Document segment -
<<<<

As already noted on this blog, the lawyers at the Office of Medicaid has been on an attack against just about all trusts during the MassHealth long term care application process. The misleading memorandum of the Office of Medicaid usually describes the irrevocable trust as if the principal were directly payable to the Settlor, and completely ignores the financial consequences to the nursing home where care is being provided. Unfortunately, the nursing home needs to get paid, and the lawyers at the Office of Medicaid do not seem to be concerned about this issue.

As described on this blog in the past, the federal Medicaid law allows the Office of Medicaid to implement basic Massachusetts debtor-creditor law. If a nursing home resident’s MassHealth application is denied due to the existence of the irrevocable trust, and if the nursing home can reach the irrevocable trust as a creditor of the Settlor under Massachusetts debtor-creditor laws, then the nursing home could eventually be made whole by filing a lawsuit against the trust so that it would be forced to pay for the services rendered.

If, however, the MassHealth application is denied, and a creditor of the Settlor cannot reach the principal of the trust, then the trustee could not be forced to pay the nursing home. In this event, the nursing home would be left with no payment source. The unrelenting zeal of the lawyers at the Office of Medicaid to attack all trusts therefore misses the point of the federal law and can cause the nursing home to be the real financial victim of the MassHealth denial. Congress could not have intended such a disastrous financial result for the nursing home industry when it tightened the federal Medicaid trust laws in 1985 and 1993.

>>>>

Recorded information -
<<<<

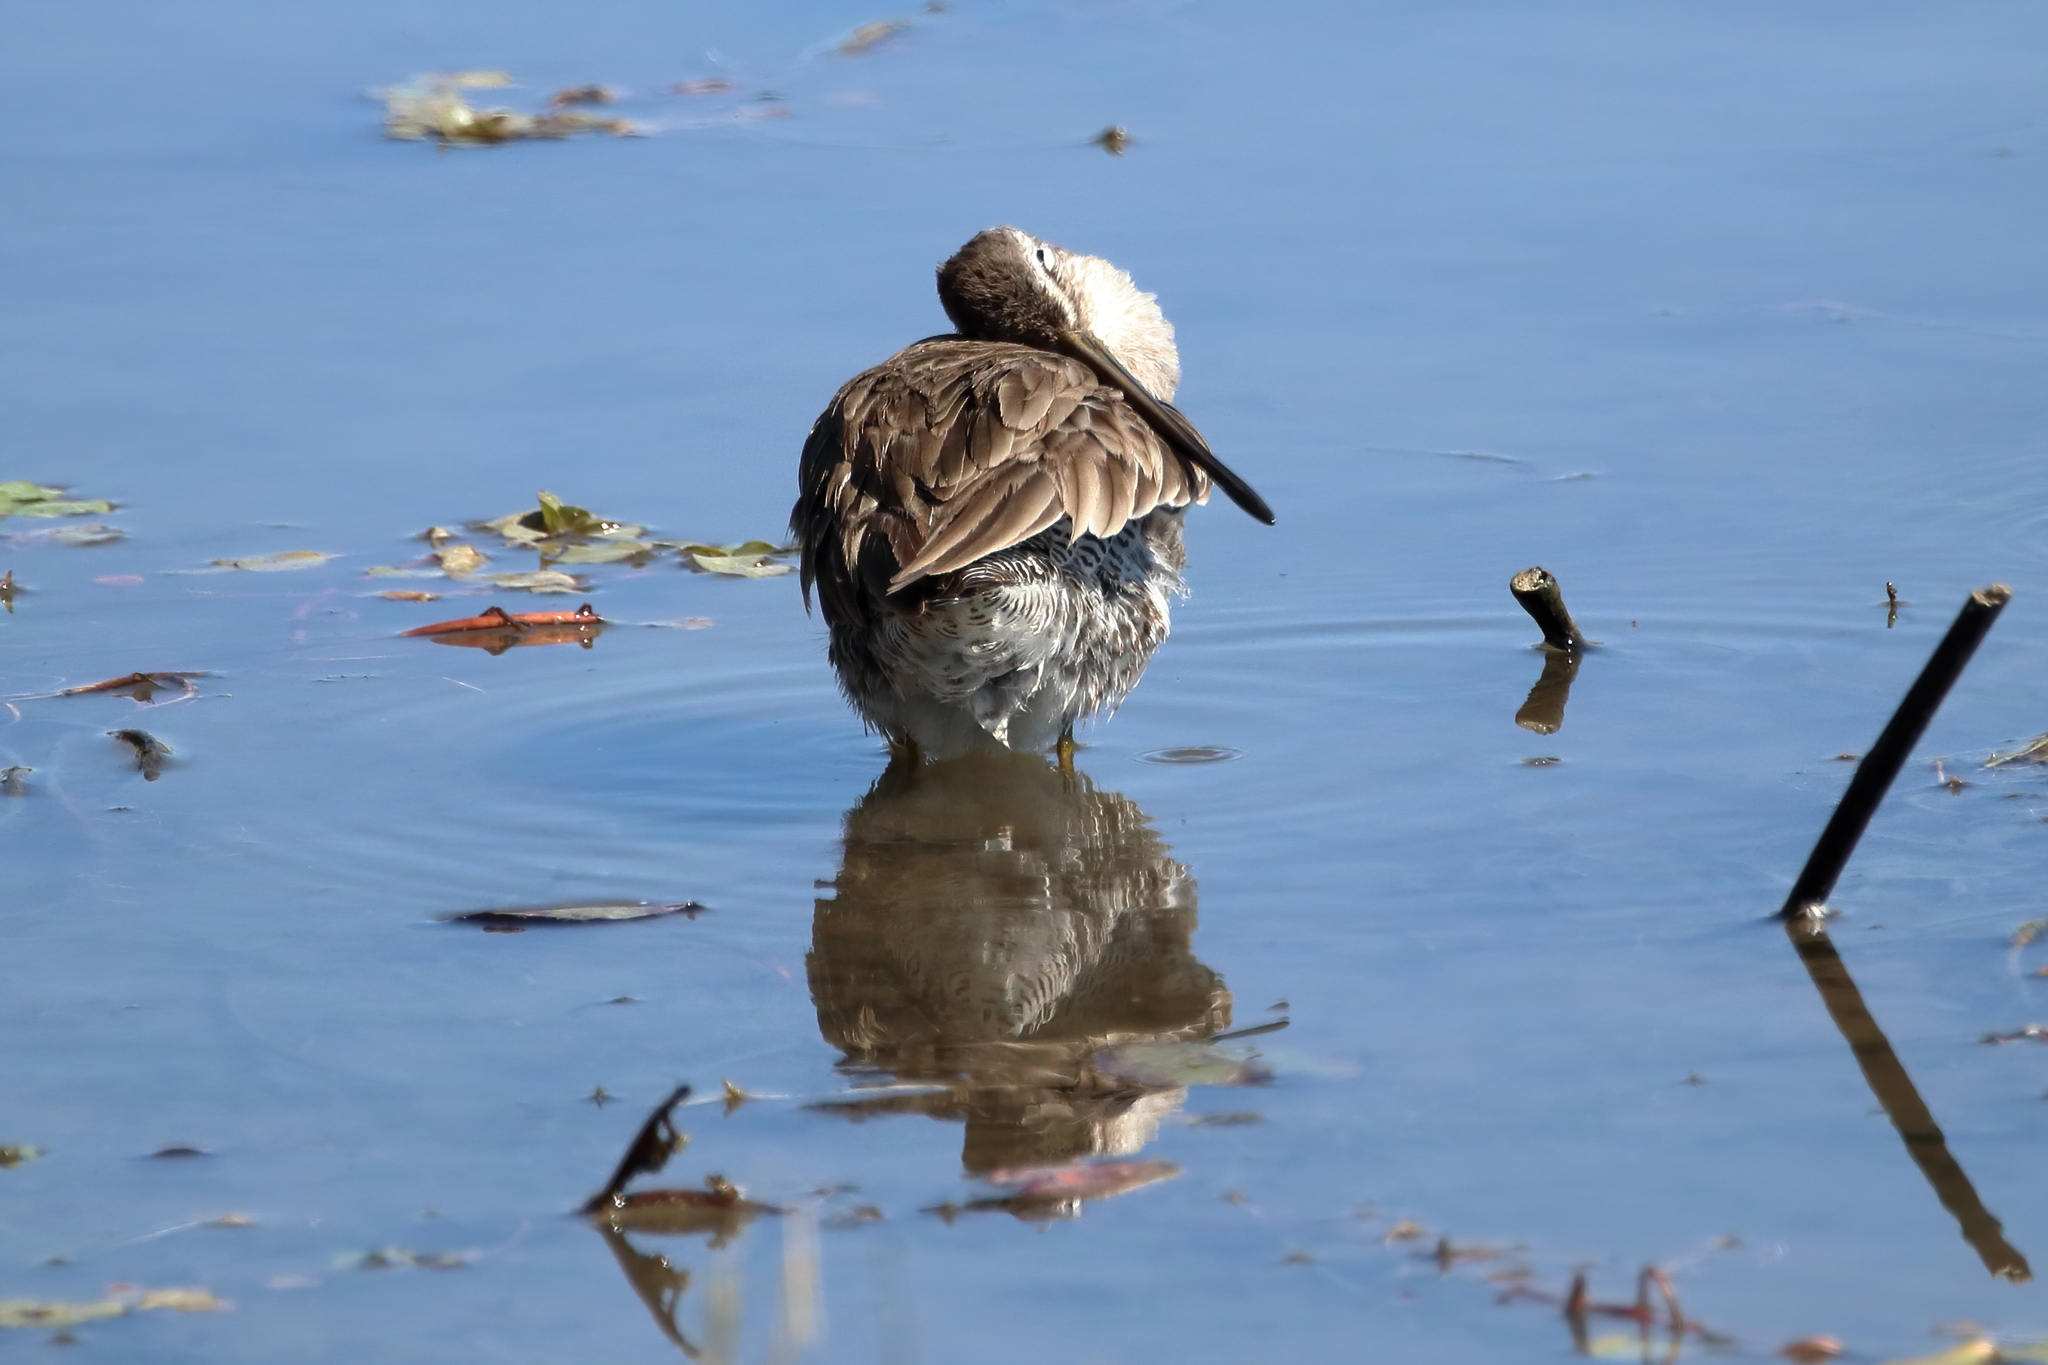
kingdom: Animalia
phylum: Chordata
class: Aves
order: Charadriiformes
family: Scolopacidae
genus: Limnodromus
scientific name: Limnodromus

>>>>

Problem details - Can you give the post on MassHealth trust denials again from "As already noted" to "about this issue.", swapping "memorandum" for "brief"?

Expected output -
As already noted on this blog, the lawyers at the Office of Medicaid has been on an attack against just about all trusts during the MassHealth long term care application process. The misleading brief of the Office of Medicaid usually describes the irrevocable trust as if the principal were directly payable to the Settlor, and completely ignores the financial consequences to the nursing home where care is being provided. Unfortunately, the nursing home needs to get paid, and the lawyers at the Office of Medicaid do not seem to be concerned about this issue.